The signs are that Wednesday's vote will be follow a similar pattern with a poll published on Tuesday revealing that 70 per cent of those surveyed saying they would abstain, vote blank or spoil their ballot papers.
"That's the paradox of the prud'hommes," Xavier Bertrand, the minister of employment is reported as saying in the national daily Le Figaro.
"If 90 per cent of those involved in the private sector agree that they (the tribunals) serve a function and are indispensable, only 30 per cent of those eligible actually vote."
Oh not another election in France, you may well be screaming.
Sorry folks, afraid so. Following last year's presidential and parliamentary election here, and then the two rounds of local elections in March this year, the French are being called to the ballot box once again.
Around 19 million of them to be precise.
Hang about. You might be wondering how come so few. After all in a country of around 64 million people, surely there are more registered voters than that.

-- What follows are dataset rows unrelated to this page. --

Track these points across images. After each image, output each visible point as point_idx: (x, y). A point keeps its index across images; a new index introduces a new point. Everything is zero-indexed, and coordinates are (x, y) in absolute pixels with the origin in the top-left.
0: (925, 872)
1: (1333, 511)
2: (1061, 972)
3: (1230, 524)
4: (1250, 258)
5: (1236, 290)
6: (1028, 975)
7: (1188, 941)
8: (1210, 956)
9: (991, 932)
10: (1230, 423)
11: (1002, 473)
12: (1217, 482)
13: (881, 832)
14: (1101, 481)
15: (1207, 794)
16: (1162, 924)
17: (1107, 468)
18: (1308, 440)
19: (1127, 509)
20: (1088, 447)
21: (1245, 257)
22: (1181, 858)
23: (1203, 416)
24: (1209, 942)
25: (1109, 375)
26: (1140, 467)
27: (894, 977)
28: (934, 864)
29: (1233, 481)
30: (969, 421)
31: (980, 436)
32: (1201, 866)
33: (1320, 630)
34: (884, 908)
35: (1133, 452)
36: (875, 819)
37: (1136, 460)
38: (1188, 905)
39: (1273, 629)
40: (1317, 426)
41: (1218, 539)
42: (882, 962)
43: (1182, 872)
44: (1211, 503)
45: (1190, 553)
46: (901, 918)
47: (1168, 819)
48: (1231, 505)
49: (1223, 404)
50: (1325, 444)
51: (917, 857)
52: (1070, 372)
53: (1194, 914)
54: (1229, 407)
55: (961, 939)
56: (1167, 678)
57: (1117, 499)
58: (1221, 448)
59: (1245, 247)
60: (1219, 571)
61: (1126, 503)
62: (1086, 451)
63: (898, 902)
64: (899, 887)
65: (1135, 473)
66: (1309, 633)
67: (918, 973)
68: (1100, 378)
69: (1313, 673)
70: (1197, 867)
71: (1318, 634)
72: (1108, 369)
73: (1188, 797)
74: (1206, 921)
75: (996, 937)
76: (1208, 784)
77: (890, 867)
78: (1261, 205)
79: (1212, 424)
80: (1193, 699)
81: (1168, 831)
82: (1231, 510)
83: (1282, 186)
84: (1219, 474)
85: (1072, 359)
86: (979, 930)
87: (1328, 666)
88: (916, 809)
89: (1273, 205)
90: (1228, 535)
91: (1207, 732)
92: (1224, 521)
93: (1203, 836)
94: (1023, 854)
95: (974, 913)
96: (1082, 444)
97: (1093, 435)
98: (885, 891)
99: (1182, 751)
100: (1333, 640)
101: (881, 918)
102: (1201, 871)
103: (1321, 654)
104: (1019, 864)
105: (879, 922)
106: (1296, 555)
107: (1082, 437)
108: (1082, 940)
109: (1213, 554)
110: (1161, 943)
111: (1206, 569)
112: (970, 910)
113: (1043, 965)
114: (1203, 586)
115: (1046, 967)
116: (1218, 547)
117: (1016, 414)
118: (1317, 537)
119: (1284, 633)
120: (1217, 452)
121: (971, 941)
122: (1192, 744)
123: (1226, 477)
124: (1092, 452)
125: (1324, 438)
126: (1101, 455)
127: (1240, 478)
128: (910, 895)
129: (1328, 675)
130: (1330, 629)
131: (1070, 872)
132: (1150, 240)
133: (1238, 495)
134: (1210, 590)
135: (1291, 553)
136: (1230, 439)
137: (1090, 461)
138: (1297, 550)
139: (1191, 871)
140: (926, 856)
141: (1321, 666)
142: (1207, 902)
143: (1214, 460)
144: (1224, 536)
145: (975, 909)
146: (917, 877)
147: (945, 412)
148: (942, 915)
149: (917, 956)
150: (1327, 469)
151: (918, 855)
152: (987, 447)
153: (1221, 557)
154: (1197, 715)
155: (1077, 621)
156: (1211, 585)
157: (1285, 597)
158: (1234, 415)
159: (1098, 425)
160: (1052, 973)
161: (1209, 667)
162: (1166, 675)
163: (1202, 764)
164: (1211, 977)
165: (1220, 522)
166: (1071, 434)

And you would be right in terms of the other national elections, for which there are in fact just over 44 million registered voters.
Furthermore astute France-watchers (oh come on there has to be at least one out there) will have noticed that tomorrow's election falls on a weekday, rather than on a Sunday as is traditional in this country.

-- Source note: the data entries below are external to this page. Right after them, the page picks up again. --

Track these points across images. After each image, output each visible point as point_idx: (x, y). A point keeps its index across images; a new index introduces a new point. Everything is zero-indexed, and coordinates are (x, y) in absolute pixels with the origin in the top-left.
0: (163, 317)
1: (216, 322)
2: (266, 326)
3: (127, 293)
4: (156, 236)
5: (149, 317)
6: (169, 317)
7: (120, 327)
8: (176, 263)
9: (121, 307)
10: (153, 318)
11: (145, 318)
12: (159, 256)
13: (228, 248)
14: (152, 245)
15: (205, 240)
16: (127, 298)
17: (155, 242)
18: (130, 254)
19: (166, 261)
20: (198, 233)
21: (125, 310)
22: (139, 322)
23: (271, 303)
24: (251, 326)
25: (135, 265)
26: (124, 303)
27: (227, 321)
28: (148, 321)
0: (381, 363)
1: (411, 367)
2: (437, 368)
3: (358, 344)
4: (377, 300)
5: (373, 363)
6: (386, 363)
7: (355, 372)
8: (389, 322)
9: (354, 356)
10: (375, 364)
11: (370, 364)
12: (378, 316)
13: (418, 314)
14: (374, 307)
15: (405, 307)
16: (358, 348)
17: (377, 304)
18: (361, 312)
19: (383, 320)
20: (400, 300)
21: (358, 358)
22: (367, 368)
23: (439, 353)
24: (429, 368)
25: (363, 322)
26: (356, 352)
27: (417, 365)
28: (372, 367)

Ah, well here's the short answer.
This time around it's a national election for sure, but of quite a different sort - namely for the country's prud'hommes.
If you've just had to reach for the dictionary - here's a simple explanation which will give you (hopefully ) a much clearer understanding of what they do and why they're important.
They're the people who serve on France's 210 private sector joint industrial tribunals.
There are 14,512 elected prud'hommes serving for five years up and down the country on 210 tribunals, and their job is to resolve industrial - or more accurately perhaps, employment - disputes between employer and employee.
Of the 200,000 or so cases the tribunals hear each year, around 50 per cent concern alleged unfair dismissal and compensation claims, with another 40 per cent involving overtime and bonus disputes.
In around 70 per cent of cases, the tribunal rules in favor of the employee.
Wednesday's vote is open to all private sector employees as well as those from state-run commercial companies such as SNCF (railways) and EDF (electricity).
The government has been criticized in the run-up to the election, in particular by Laurence Parisot, the president of MEDEF (Mouvement des Entreprises de France or Movement of the French Enterprises).
She's on record as having recently called the government's approach and organisation of the vote "a shambles".
Trade unions meanwhile, have been campaigning heavily among private sector employees.
For Bernard Thibault, the general secretary of the Confédération générale du travail (General Confederation of Labour, CGT) the largest of France's five main trade unions, Wednesday's vote is also a clear test of government employment policy.
"We want there to be true national consultation and this is a chance to send a clear message to the government as to employees' expectations in this period of (economic) crisis,"he said.
Even though government and trades unions agree that the role of the prud'hommes is a vital one, there has been a marked decrease in participation among those eligible to vote in recent elections. In 1979, turnout was at 63.2 per cent but last time around (2002) only 32.7 per cent voted.
The signs are that Wednesday's vote will be follow a similar pattern with a poll published on Tuesday revealing that 70 per cent of those surveyed saying they would abstain, vote blank or spoil their ballot papers.
"That's the paradox of the prud'hommes," Xavier Bertrand, the minister of employment is reported as saying in the national daily Le Figaro.
"If 90 per cent of those involved in the private sector agree that they (the tribunals) serve a function and are indispensable, only 30 per cent of those eligible actually vote."